Alaska's attorney general working for the wrong state

The U.S.-Mexico border is a humanitarian disaster, with U.S. Border Patrol agents taking custody of upwards of 200,000 people a month trying to cross a line in the sand, river, desert shrubs or razor wire in search of a better life.

The numbers are staggering — for the burden it imposes on U.S. border cities, on federal agents, and on the immigrants caught up in the political war of a U.S. election year.

A bipartisan group of U.S. senators worked hard to find solutions to tighten the border, only to watch as presidential candidate Donald Trump called on his fellow Republicans not to work with Democrats to solve the problem.

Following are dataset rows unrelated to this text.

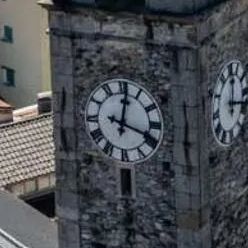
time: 12:18
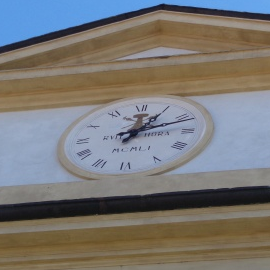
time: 1:11
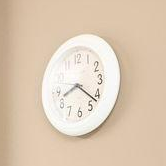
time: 8:21
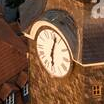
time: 6:02
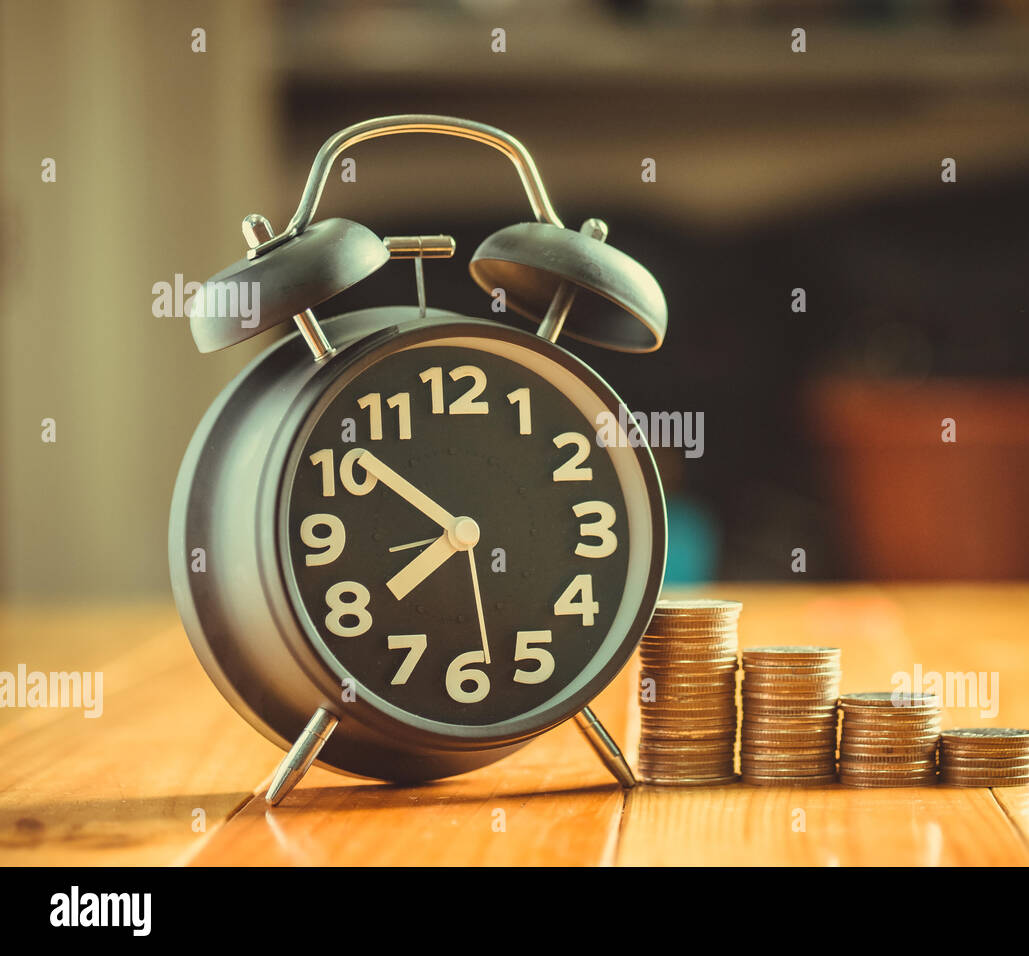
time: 7:51
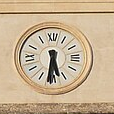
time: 5:31
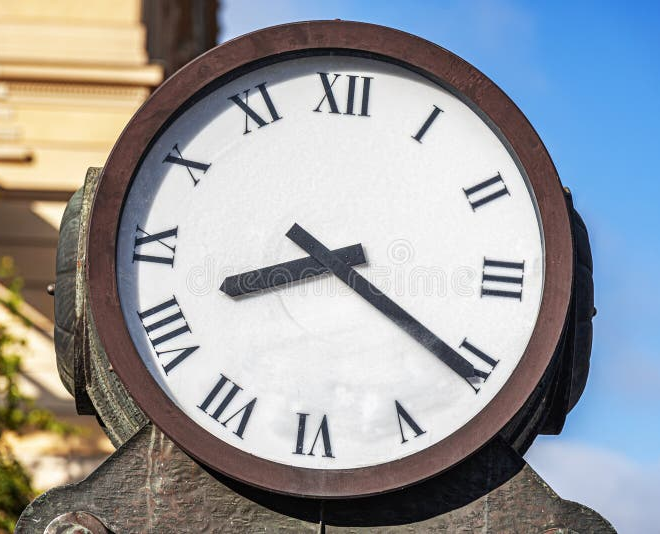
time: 8:20
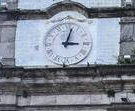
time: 3:02
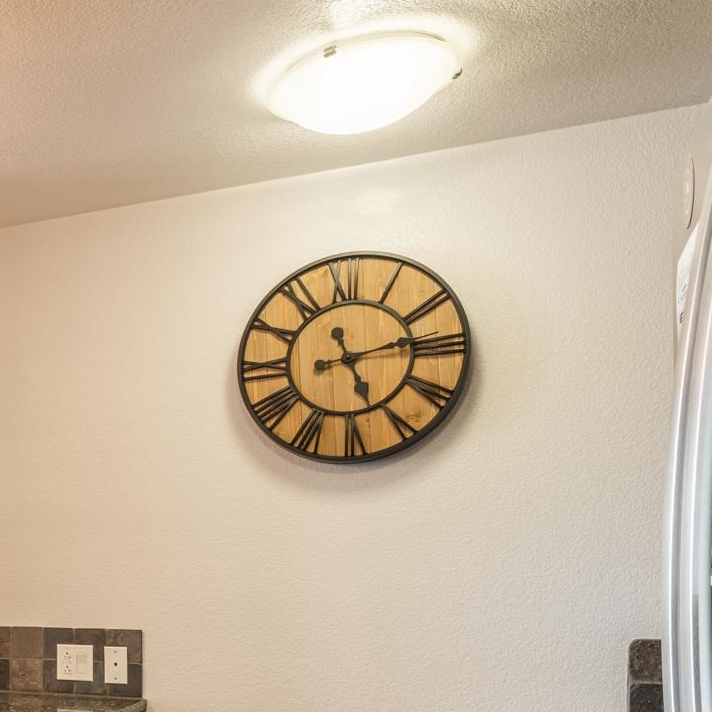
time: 5:13
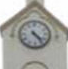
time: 4:23
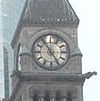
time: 4:54
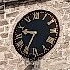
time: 9:34
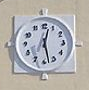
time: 12:27
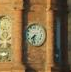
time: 7:32
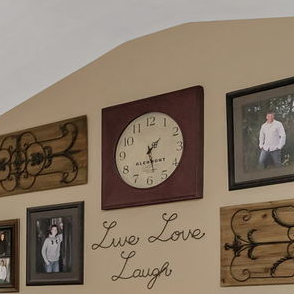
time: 1:28
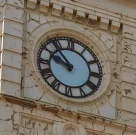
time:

It’s not that Trump likes immigrants — far from it. He just doesn’t want Democrats and President Joe Biden to share in finding a solution. Trump sees border security as a winning theme for his election campaign and doesn’t want anything to get in the way of his selfish self-interests to be the one who saves America.

Texas Republican Gov. Greg Abbott is pouring even more flammable material over heated emotions by picking fights with the federal government over border barriers, land access, arrest powers and more, while busing and flying immigrants to Democrat-controlled cities and states to dump the problem on their doorsteps.

Abbott, who loves publicity as much as Trump does, is locked and loaded for a court fight with the federal government over the state’s insistence that it has a right to string razor wire at the border.

Alaska has sided with Texas in that legal fight. Alaska Attorney General Treg Taylor on Feb. 1 announced he had joined Republican attorneys general from 26 other states in a letter to the Biden administration, supporting Texas. “Alaska stands with Governor Abbott and the people of Texas as they hold the line,” Taylor said in his press release.

A week earlier, Alaska Gov. Mike Dunleavy joined two dozen other Republican governors in support of Abbott’s decision to ignore a U.S. Supreme Court order allowing federal agents to remove razor wire strung up by the state of Texas along the border.

Suspiciously coincidental with all the partisan politics around border security, Alaska’s attorney general on Feb. 2 attended an unannounced, closed-door briefing in the state Capitol, limited to members of the Republican-controlled House majority coalition. Taylor, along with the Alaska National Guard commander, told lawmakers that some Alaska Guard troops would be going to the border to help with security.

Judging from comments by House members who attended the briefing, some thought that Alaska Guard troops would be boarding a plane to help with Abbott’s Operation Lone Star, a mobilization of Texas forces and other troops from Republican-led states to guard the border.

The Alaska National Guard the next day explained the 49th state is merely responding to a somewhat routine federal request for 20 troops and a couple of helicopters, not augmenting Abbott’s army.

What’s troubling is that the attorney general, who really has nothing to do with the Alaska National Guard, would think he needed to attend a one-sided, closed-door partisan briefing on sending troops to the border. Taylor’s misleading private legislative briefing came just three days after he publicly and strongly announced his support for Texas in its battle over razor wire. No wonder some legislators in the room thought — even supported — the idea that Alaskans would stand with Texans at the border.

Taylor’s apparent effort to score political points with House Republicans was either purposefully misleading or sadly irresponsible — or both. It was riding the coattails of anti-federal, anti-Biden election-year politics for the benefit of the attorney general’s own political stature.

Any effort to say it was simply a misunderstood briefing is dishonest. The private meeting played politics and stirred up emotions — for no good purpose for the state of Alaska.

A few days earlier in his State of the State speech, the governor talked of the state motto, North to Alaska. Too bad his attorney general is looking south to Texas to score political points.